Editor's Choice Features

Education receives unprecedented attention

ROBERT Makasa University under construction.

SIXTEEN-YEAR-OLD Eliezer Moyo is only in grade nine at Chongwe Basic School in Lusaka Province. But he is already dreaming big.
The boy wants to study engineering after completing secondary education.
Featuring in the Young and Ambitious column of the July 3, 2016 edition of the Sunday Mail, Eliezer said he is taking school seriously because he recognises education as the entry point to his dream career.
“I take school seriously and study very hard. I have no option but to get good results at Grade 12 so that it will be easy for me to be admitted to the University of Zambia (UNZA),” he said.
Eliezer should thank the government because it has made it easier for ambitious youths like him to pursue their dreams by widening their choice of which university to apply to.
Since the Patriotic Front (PF) won the September 2011 elections and took over from the MMD, it has prioritised education as a weapon against illiteracy and its offshoots of poverty and underdevelopment. Among some of the major policy and legal reforms the PF government has introduced to improve access to education are the creation of the Teaching Council of Zambia (TCZ) and the National Qualifications Authority (NQA).
For the first time in the history of this young republic, teachers will now be required to be registered with a professional body that will license them to practise their profession in Zambia.
This is partly aimed at improving the quality of teachers and the standard of education they deliver to learners.
President Lungu laid out some of the achievements the PF has chalked in the last five years when he addressed his second press conference at State House in Lusaka last May.

▸ Directives
[1] In the article on education in Zambia, which school does Eliezer Moyo attend?
[2] Carry on the article on education in Zambia, starting right after its final sentence.

▸ Data

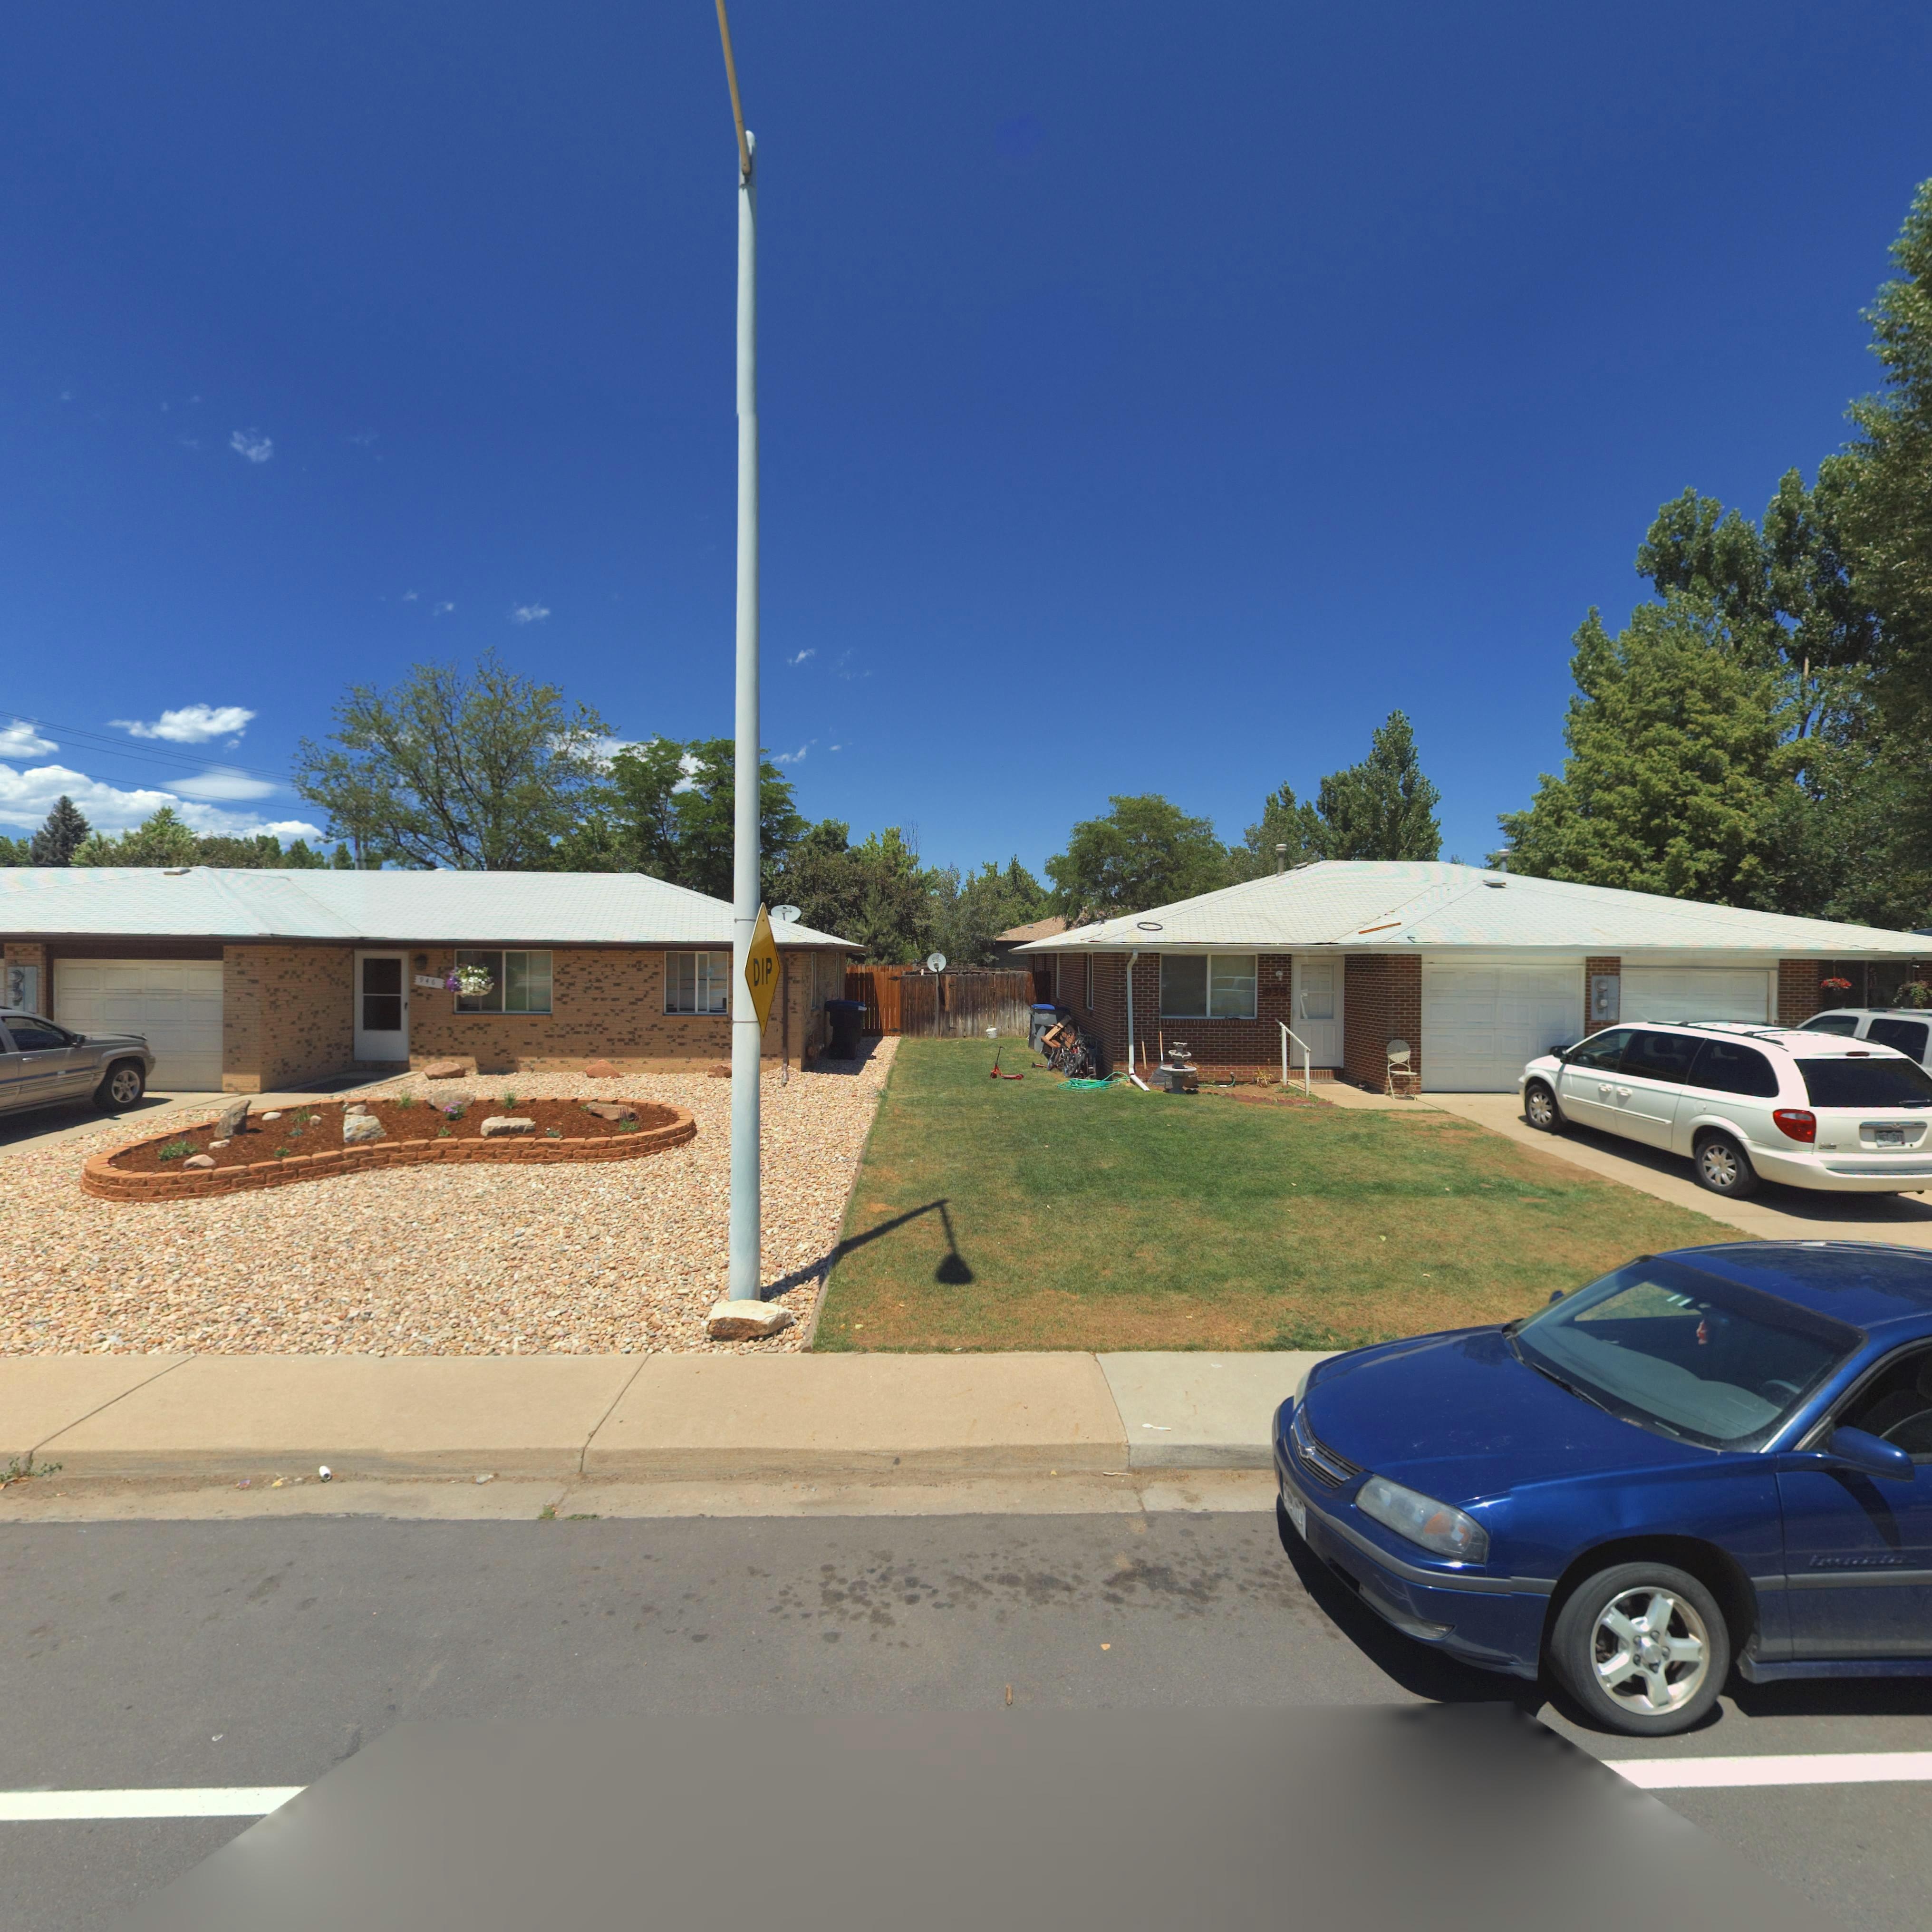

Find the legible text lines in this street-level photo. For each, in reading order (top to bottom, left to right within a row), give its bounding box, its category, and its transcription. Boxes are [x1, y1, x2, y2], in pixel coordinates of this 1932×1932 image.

▸ The answers
[1] Chongwe Basic School in Lusaka Province.

[2]
“In a bid to increase access to education, we undertook to establish at least one university in each province, in addition to constructing technical colleges and trades training institutes,” the President said.
While on his campaign marathon in Luapula Province recently, he renamed Luapula University as Frederick Chiluba University whose construction is only awaiting the conclusion of the procurement process.
President Lungu said during the press conference that the construction works on Robert Makasa and Paul Mushindo universities in Muchinga Province were on course.
“In Lusaka, work is in progress at Palabana and Chalimbana universities as well as Mukuba on the Copperbelt and Kwame Nkhrumah in Central Province. These have been upgraded from their original college status,” the President said.
This must have come as sweet music to the ears of both pupils and parents. Whereas in the past thousands of high-performing children had to compete for the few places at UNZA and the Copperbelt University (CBU), they will now be spoiled for choice.
Many brilliant but poor youths whose parents or guardians could not afford to send them to private universities in Zambia and yonder were condemned to settling for tertiary learning institutions offering inferior qualifications such as teacher colleges and vocational training schools despite their good results.
Many of them lost the hope of ever obtaining the kind of education and skills that could pluck them and their families out of poverty.
It is an open secret that in sub-Saharan Africa, education is the only certain way out of the cycle of generational poverty.
No wonder the PF government took the bold, albeit expensive, route of investing massive national resources in education.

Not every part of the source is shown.